Please report every line in the material below where the word "Jumbo" is found.

INPUT DATA: Begin

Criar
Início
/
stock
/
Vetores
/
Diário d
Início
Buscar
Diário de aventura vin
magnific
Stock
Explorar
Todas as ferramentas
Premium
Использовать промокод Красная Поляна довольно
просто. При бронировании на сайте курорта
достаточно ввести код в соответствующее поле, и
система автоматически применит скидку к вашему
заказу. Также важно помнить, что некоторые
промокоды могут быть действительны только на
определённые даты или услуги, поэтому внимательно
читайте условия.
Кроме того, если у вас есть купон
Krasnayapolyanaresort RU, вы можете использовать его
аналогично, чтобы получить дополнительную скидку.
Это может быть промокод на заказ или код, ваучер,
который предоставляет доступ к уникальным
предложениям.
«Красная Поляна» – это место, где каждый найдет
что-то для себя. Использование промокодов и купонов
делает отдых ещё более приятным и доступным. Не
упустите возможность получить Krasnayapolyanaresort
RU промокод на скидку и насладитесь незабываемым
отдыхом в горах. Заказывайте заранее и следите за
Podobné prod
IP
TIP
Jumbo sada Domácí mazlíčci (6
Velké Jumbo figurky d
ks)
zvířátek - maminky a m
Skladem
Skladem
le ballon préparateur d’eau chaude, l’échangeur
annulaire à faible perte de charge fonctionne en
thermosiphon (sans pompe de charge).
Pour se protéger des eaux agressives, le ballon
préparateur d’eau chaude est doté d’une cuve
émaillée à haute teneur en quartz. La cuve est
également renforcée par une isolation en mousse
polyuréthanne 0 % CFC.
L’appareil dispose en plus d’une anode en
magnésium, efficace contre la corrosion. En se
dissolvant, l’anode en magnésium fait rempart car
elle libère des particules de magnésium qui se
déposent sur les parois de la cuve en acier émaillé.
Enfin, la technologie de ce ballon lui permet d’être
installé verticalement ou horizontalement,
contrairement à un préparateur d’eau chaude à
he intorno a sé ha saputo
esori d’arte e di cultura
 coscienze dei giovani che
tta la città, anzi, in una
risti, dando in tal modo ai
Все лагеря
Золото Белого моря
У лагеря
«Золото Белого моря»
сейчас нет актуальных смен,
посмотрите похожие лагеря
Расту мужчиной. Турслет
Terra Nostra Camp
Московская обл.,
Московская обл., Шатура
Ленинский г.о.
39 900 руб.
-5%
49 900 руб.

INPUT DATA: End

• **WRITTEN SOLUTION**
Jumbo sada Domácí mazlíčci (6
Velké Jumbo figurky d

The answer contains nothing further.